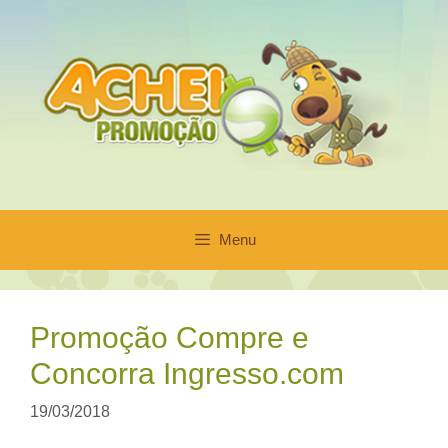
Pular
para
o
conteúdo
Menu
Promoção Compre e
Concorra Ingresso.com
19/03/2018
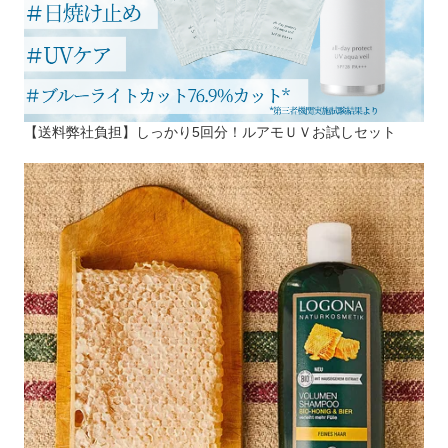
【送料弊社負担】しっかり5回分！ルアモＵＶお試しセット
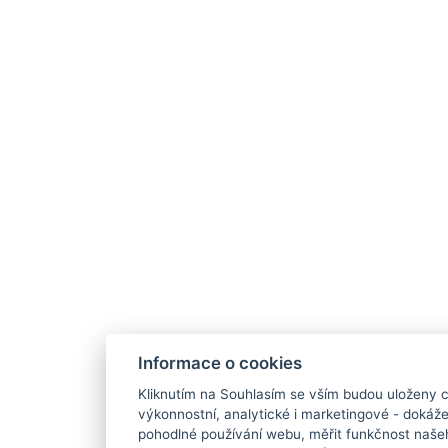
Informace o cookies
Kliknutím na Souhlasím se vším budou uloženy c
výkonnostní, analytické i marketingové - doká
pohodlné používání webu, měřit funkčnost našeho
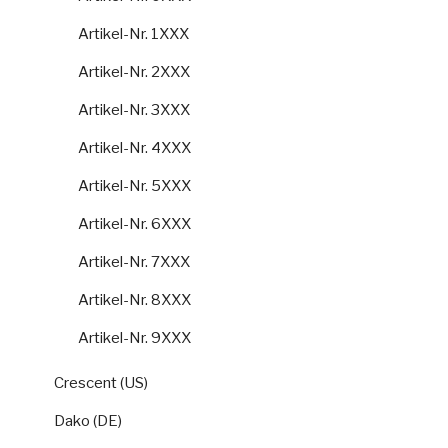
Artikel-Nr. 1XXX
Artikel-Nr. 2XXX
Artikel-Nr. 3XXX
Artikel-Nr. 4XXX
Artikel-Nr. 5XXX
Artikel-Nr. 6XXX
Artikel-Nr. 7XXX
Artikel-Nr. 8XXX
Artikel-Nr. 9XXX
Crescent (US)
Dako (DE)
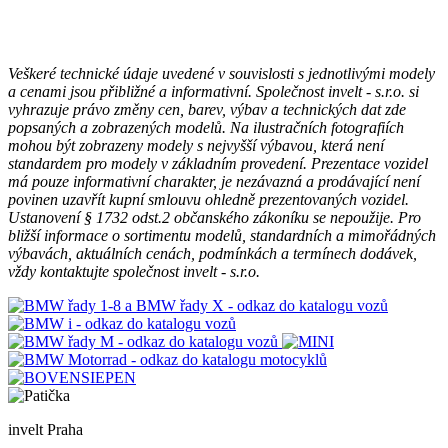
Veškeré technické údaje uvedené v souvislosti s jednotlivými modely
a cenami jsou přibližné a informativní. Společnost invelt - s.r.o. si
vyhrazuje právo změny cen, barev, výbav a technických dat zde
popsaných a zobrazených modelů. Na ilustračních fotografiích
mohou být zobrazeny modely s nejvyšší výbavou, která není
standardem pro modely v základním provedení. Prezentace vozidel
má pouze informativní charakter, je nezávazná a prodávající není
povinen uzavřít kupní smlouvu ohledně prezentovaných vozidel.
Ustanovení § 1732 odst.2 občanského zákoníku se nepoužije. Pro
bližší informace o sortimentu modelů, standardních a mimořádných
výbavách, aktuálních cenách, podmínkách a termínech dodávek,
vždy kontaktujte společnost invelt - s.r.o.
invelt Praha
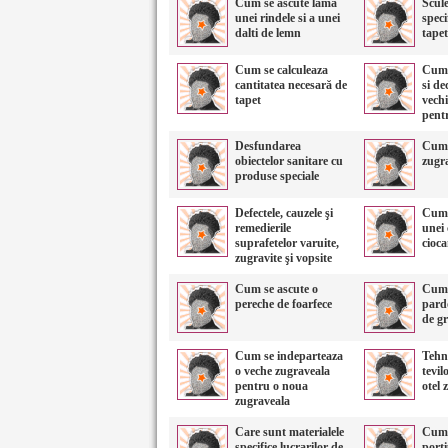
Cum se ascute lama
Scule
unei rindele si a unei
speci
dalti de lemn
tape
Cum se calculeaza
Cum 
cantitatea necesară de
si de
tapet
vechi
pent
Desfundarea
Cum 
obiectelor sanitare cu
zugr
produse speciale
Defectele, cauzele şi
Cum 
remedierile
unei 
suprafetelor varuite,
cioc
zugravite şi vopsite
Cum se ascute o
Cum 
pereche de foarfece
pard
de gr
Cum se indeparteaza
Tehno
o veche zugraveala
tevil
pentru o noua
otel 
zugraveala
Care sunt materialele
Cum 
specifice lucrarilor de
porti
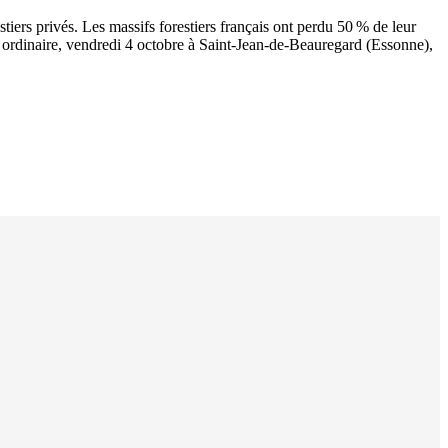
tiers privés. Les massifs forestiers français ont perdu 50 % de leur
le ordinaire, vendredi 4 octobre à Saint-Jean-de-Beauregard (Essonne),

**JOB**
Given the records above, reproduce precisely and only the lines between the line holding "mohou být zobrazeny" and the line holding "výbavách, aktuálních cenách, podmínkách", inclusive.

**RESULT OF THE TASK**
mohou být zobrazeny modely s nejvyšší výbavou, která není
standardem pro modely v základním provedení. Prezentace vozidel
má pouze informativní charakter, je nezávazná a prodávající není
povinen uzavřít kupní smlouvu ohledně prezentovaných vozidel.
Ustanovení § 1732 odst.2 občanského zákoníku se nepoužije. Pro
bližší informace o sortimentu modelů, standardních a mimořádných
výbavách, aktuálních cenách, podmínkách a termínech dodávek,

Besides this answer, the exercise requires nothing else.